Andrew Stuckey

I’m not going to make more of this than it was. Still, it was a bit alarming to have an employee burst into our downtown-Penticton meeting Monday morning and announce an active shooting event somewhere down the block.

The six or seven of us gathered in the room sat in shock for a few moments and then we all turned to our smartphones for Twitter updates.

We were on lockdown — ordered to remain indoors until the situation was resolved.

Later, we would learn four people were dead and a gunman had turned himself into Penticton RCMP.

His travel would have taken him right under our noses as he passed by in his vehicle.

A human drama of epic proportions had just played out but for the most part we had no idea what was going on. We hadn’t really heard anything. We certainly didn’t see anything.

We did what most others would do in the same situation: we went back to our work, occasionally checking for updates and perhaps listening for strange sounds — just in case — a little bit concerned but largely unaffected.

I tried to call my wife, Tracey, to let her know I was OK and safe. I got voicemail — she being a million miles away from what was going on even though the events taking place were less than 60 km from home.

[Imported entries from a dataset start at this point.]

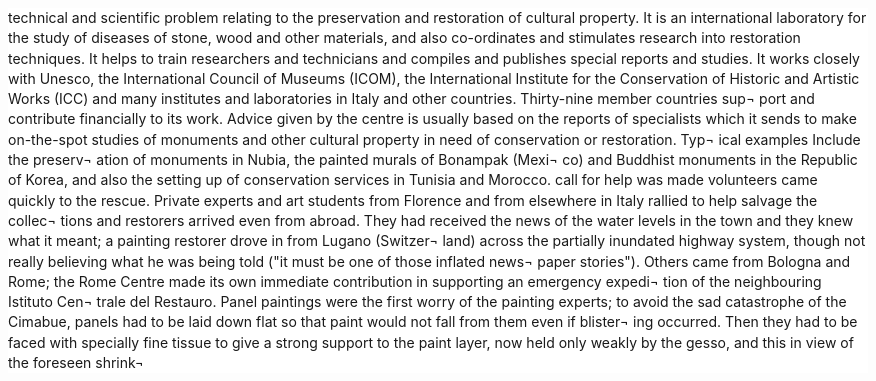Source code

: technical and scientific problem
relating to the preservation and
restoration of cultural property.
It is an international laboratory
for the study of diseases of stone,
wood and other materials, and also
co-ordinates and stimulates research
into restoration techniques. It helps
to train researchers and technicians
and compiles and publishes special
reports and studies.
It works closely with Unesco, the
International Council of Museums
(ICOM), the International Institute
for the Conservation of Historic and
Artistic Works (ICC) and many
institutes and laboratories in Italy
and other countries.
Thirty-nine member countries sup¬
port and contribute financially to
its work.
Advice given by the centre is
usually based on the reports of
specialists which it sends to make
on-the-spot studies of monuments
and other cultural property in need
of conservation or restoration. Typ¬
ical examples Include the preserv¬
ation of monuments in Nubia, the
painted murals of Bonampak (Mexi¬
co) and Buddhist monuments in the
Republic of Korea, and also the
setting up of conservation services
in Tunisia and Morocco.
call for help was made volunteers
came quickly to the rescue.
Private experts and art students
from Florence and from elsewhere in
Italy rallied to help salvage the collec¬
tions and restorers arrived even from
abroad. They had received the news
of the water levels in the town and
they knew what it meant; a painting
restorer drove in from Lugano (Switzer¬
land) across the partially inundated
highway system, though not really
believing what he was being told ("it
must be one of those inflated news¬
paper stories"). Others came from
Bologna and Rome; the Rome Centre
made its own immediate contribution
in supporting an emergency expedi¬
tion of the neighbouring Istituto Cen¬
trale del Restauro.
Panel paintings were the first worry
of the painting experts; to avoid the
sad catastrophe of the Cimabue, panels
had to be laid down flat so that paint
would not fall from them even if blister¬
ing occurred. Then they had to be
faced with specially fine tissue to give
a strong support to the paint layer,
now held only weakly by the gesso,
and this in view of the foreseen shrink¬
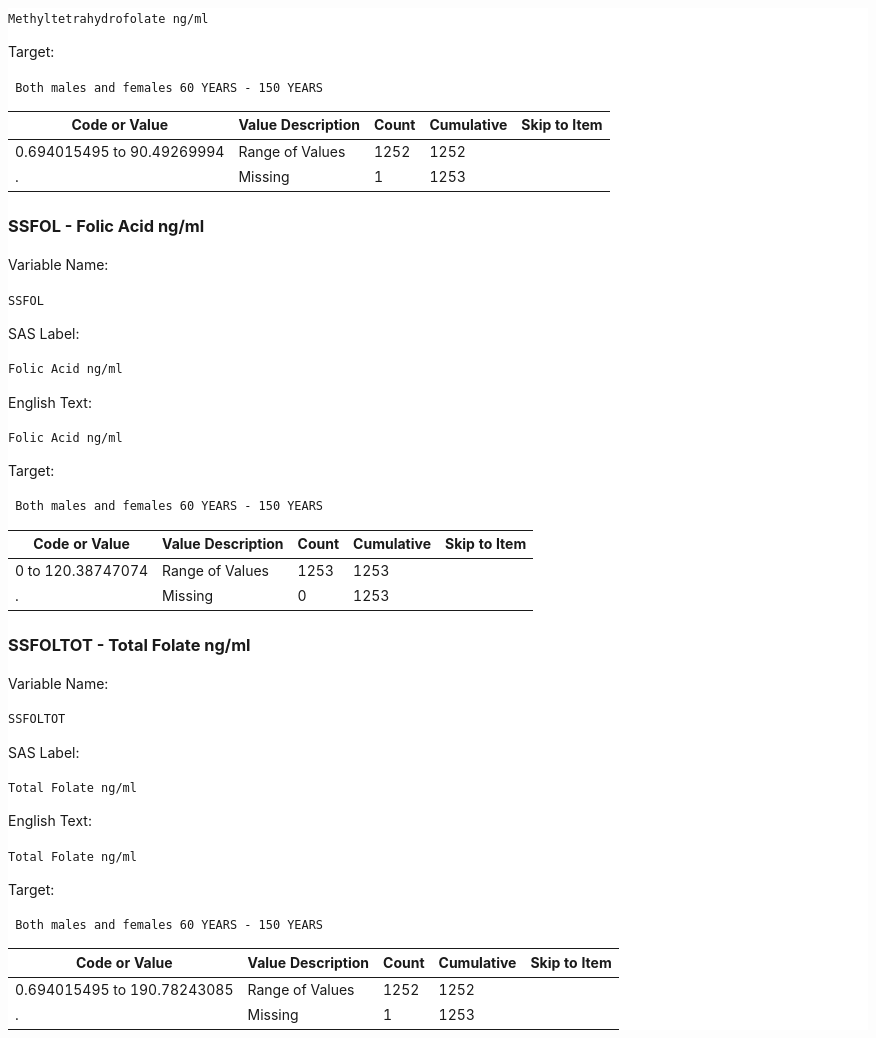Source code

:     Methyltetrahydrofolate ng/ml
Target:

     Both males and females 60 YEARS - 150 YEARS
Code or Value | Value Description | Count | Cumulative | Skip to Item  
---|---|---|---|---  
0.694015495 to 90.49269994 | Range of Values | 1252 | 1252 |   
. | Missing | 1 | 1253 |   
  
### SSFOL - Folic Acid ng/ml

Variable Name:

    SSFOL
SAS Label:

    Folic Acid ng/ml
English Text:

    Folic Acid ng/ml
Target:

     Both males and females 60 YEARS - 150 YEARS
Code or Value | Value Description | Count | Cumulative | Skip to Item  
---|---|---|---|---  
0 to 120.38747074 | Range of Values | 1253 | 1253 |   
. | Missing | 0 | 1253 |   
  
### SSFOLTOT - Total Folate ng/ml

Variable Name:

    SSFOLTOT
SAS Label:

    Total Folate ng/ml
English Text:

    Total Folate ng/ml
Target:

     Both males and females 60 YEARS - 150 YEARS
Code or Value | Value Description | Count | Cumulative | Skip to Item  
---|---|---|---|---  
0.694015495 to 190.78243085 | Range of Values | 1252 | 1252 |   
. | Missing | 1 | 1253 | 

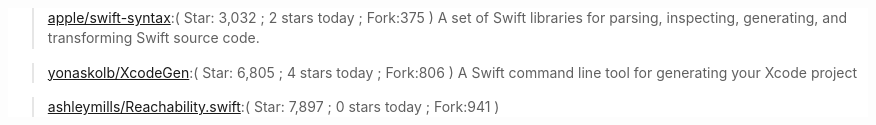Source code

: > [apple/swift-syntax](https://github.com/apple/swift-syntax):( Star: 3,032 ; 2 stars today ; Fork:375 ) 
 > A set of Swift libraries for parsing, inspecting, generating, and transforming Swift source code.

> [yonaskolb/XcodeGen](https://github.com/yonaskolb/XcodeGen):( Star: 6,805 ; 4 stars today ; Fork:806 ) 
 > A Swift command line tool for generating your Xcode project

> [ashleymills/Reachability.swift](https://github.com/ashleymills/Reachability.swift):( Star: 7,897 ; 0 stars today ; Fork:941 )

She wouldn’t know of the shooting until I finally left Penticton around 1 p.m. and headed for home. Of course, by then there were other things to look after and after a very quick session of storytelling, we moved on.

It wasn’t until later that I thought about the four others who wouldn’t be moving on, those who had lost their lives to a gunman. I reflected on another shooting episode a day earlier in Salmon Arm — three, maybe four, hours away — and two more lives lost to senseless violence.

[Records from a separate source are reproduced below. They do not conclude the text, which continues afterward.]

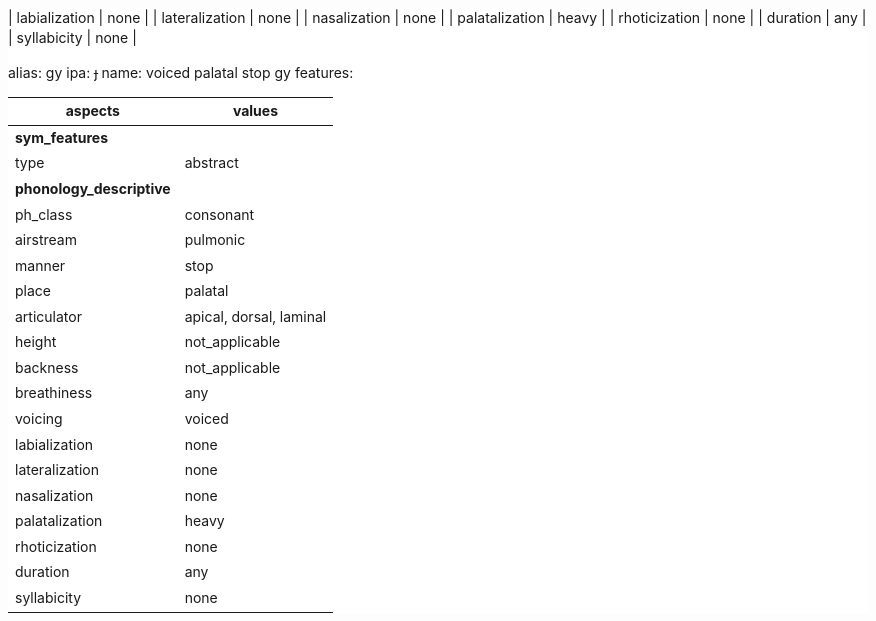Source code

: | labialization             | none                    |
| lateralization            | none                    |
| nasalization              | none                    |
| palatalization            | heavy                   |
| rhoticization             | none                    |
| duration                  | any                     |
| syllabicity               | none                    |


  alias: gy  ipa: ɟ  name: voiced palatal stop
  gy features:

| aspects                   | values                  |
|---------------------------|-------------------------|
| **sym_features**          |                         |
| type                      | abstract                |
| **phonology_descriptive** |                         |
| ph_class                  | consonant               |
| airstream                 | pulmonic                |
| manner                    | stop                    |
| place                     | palatal                 |
| articulator               | apical, dorsal, laminal |
| height                    | not_applicable          |
| backness                  | not_applicable          |
| breathiness               | any                     |
| voicing                   | voiced                  |
| labialization             | none                    |
| lateralization            | none                    |
| nasalization              | none                    |
| palatalization            | heavy                   |
| rhoticization             | none                    |
| duration                  | any                     |
| syllabicity               | none                    |

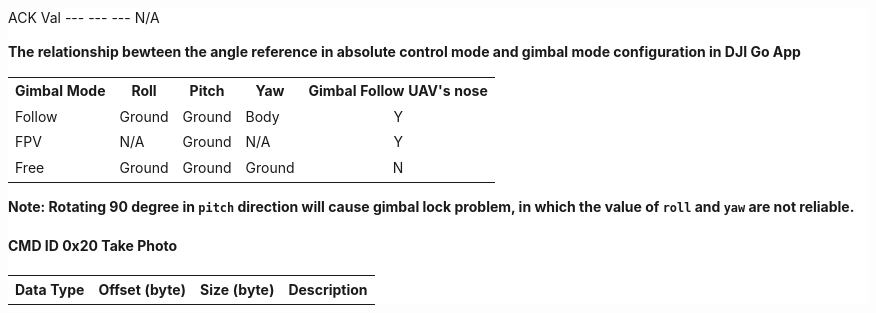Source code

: <tr>
  <td>ACK Val</td>
  <td>---</td>
  <td>---</td>
  <td>---</td>
  <td>N/A</td>
</tr>
</table>

**The relationship bewteen the angle reference in absolute control mode and gimbal mode configuration in DJI Go App**  

<table>
  <tr>
    <th>Gimbal Mode</th>
    <th>Roll</th>
    <th>Pitch</th>
    <th>Yaw</th>
    <th>Gimbal Follow UAV's nose</th>
  </tr>
  <tr>
    <td>Follow</td>
    <td>Ground</td>
    <td>Ground</td>
    <td>Body</td>
    <td align="center">Y</td>
  </tr>
  <tr>
    <td>FPV</td>
    <td>N/A</td>
    <td>Ground</td>
    <td>N/A</td>
    <td align="center">Y</td>
  </tr>
  <tr>
    <td>Free</td>
    <td>Ground</td>
    <td>Ground</td>
    <td>Ground</td>
    <td align="center">N</td>
  </tr>
</table>

**Note: Rotating 90 degree in `pitch` direction will cause gimbal lock problem, in which the value of `roll` and `yaw` are not reliable.**

#### CMD ID 0x20 Take Photo
<table>
<tr>
  <th>Data Type</th>
  <th>Offset (byte)</th>
  <th>Size (byte)</th>
  <th>Description</th>
</tr>
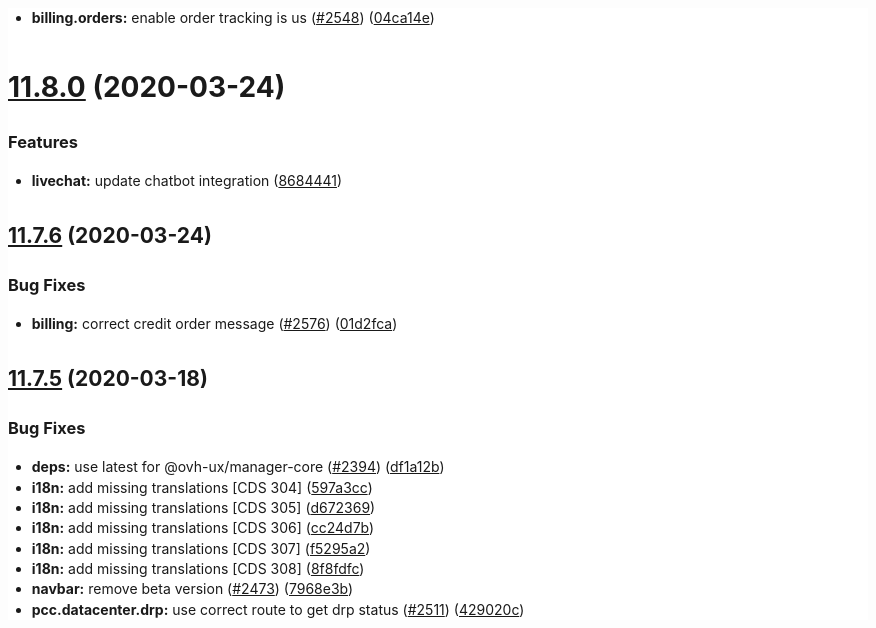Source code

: * **billing.orders:** enable order tracking is us ([#2548](https://github.com/ovh/manager/issues/2548)) ([04ca14e](https://github.com/ovh/manager/commit/04ca14e5f5920614758f742317555d03fd273503))



# [11.8.0](https://github.com/ovh/manager/compare/@ovh-ux/manager-dedicated@11.7.6...@ovh-ux/manager-dedicated@11.8.0) (2020-03-24)


### Features

* **livechat:** update chatbot integration ([8684441](https://github.com/ovh/manager/commit/868444101f5db496e19dacdda622eafeff2f2a6a))



## [11.7.6](https://github.com/ovh/manager/compare/@ovh-ux/manager-dedicated@11.7.5...@ovh-ux/manager-dedicated@11.7.6) (2020-03-24)


### Bug Fixes

* **billing:** correct credit order message ([#2576](https://github.com/ovh/manager/issues/2576)) ([01d2fca](https://github.com/ovh/manager/commit/01d2fca400e147708b86bc9b7a74f80ad12a1391))



## [11.7.5](https://github.com/ovh/manager/compare/@ovh-ux/manager-dedicated@11.7.4...@ovh-ux/manager-dedicated@11.7.5) (2020-03-18)


### Bug Fixes

* **deps:** use latest for @ovh-ux/manager-core ([#2394](https://github.com/ovh/manager/issues/2394)) ([df1a12b](https://github.com/ovh/manager/commit/df1a12bc132cebb55f0a70a317e406ee78574faa))
* **i18n:** add missing translations [CDS 304] ([597a3cc](https://github.com/ovh/manager/commit/597a3cc4040ff6aa62df01693efa02a16fa41b8b))
* **i18n:** add missing translations [CDS 305] ([d672369](https://github.com/ovh/manager/commit/d6723692af4b6908c09d92fb8071982f45258143))
* **i18n:** add missing translations [CDS 306] ([cc24d7b](https://github.com/ovh/manager/commit/cc24d7b4bccd25c2b5e2d7d95c6525850a7d0d4f))
* **i18n:** add missing translations [CDS 307] ([f5295a2](https://github.com/ovh/manager/commit/f5295a2c34752721d7cc4c7cb01516f1ac295b2d))
* **i18n:** add missing translations [CDS 308] ([8f8fdfc](https://github.com/ovh/manager/commit/8f8fdfceb1401aa71f43329beb491538b2c8304e))
* **navbar:** remove beta version ([#2473](https://github.com/ovh/manager/issues/2473)) ([7968e3b](https://github.com/ovh/manager/commit/7968e3b99135a2c133df2647d363b414e5a210b1))
* **pcc.datacenter.drp:** use correct route to get drp status ([#2511](https://github.com/ovh/manager/issues/2511)) ([429020c](https://github.com/ovh/manager/commit/429020ca83944a8d10171f466044859794b20ade))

And I wondered why I was not more alarmed.

We live in a country where substantial gun safeguards are in place to protect our population. Our national intentional homicide rate is just 1.79 per 100,000 people — the US is at 4.90. And although we’re pestered by property crime, we largely don’t give much thought to becoming a victim of some other violent action.

Heck, we had a collective cow when our very popular homeless person suffered cuts and bruises from an overnight assault.

And yet, it seems, geographically the direction of violence was heading closer to my door, my community.  Fate seemed to be suggesting it just a matter of time until something similar happened here.

Was it possible the relentless, endless media accountings of mass shootings — either random or targeted — simply, maybe unconsciously, had brought me (us) to a state of acceptance?

Do we all now suffer from a similar apprehension — that inevitably gun violence will directly touch our lives?

I’m not sure what the answer is — I’m still working on that — but I do know I’ll be a little more cautious this morning than I was yesterday morning.

I’ll probably take a closer look at my surroundings before proceeding. I’ll check doorways and watch people — even you — and whenever someone comes into my shop, I’ll size them up.

I’ll do what most others would do in the same situation: I’ll go back to my life — a little bit concerned but largely unaffected.

But not completely unaffected. And not completely unalarmed.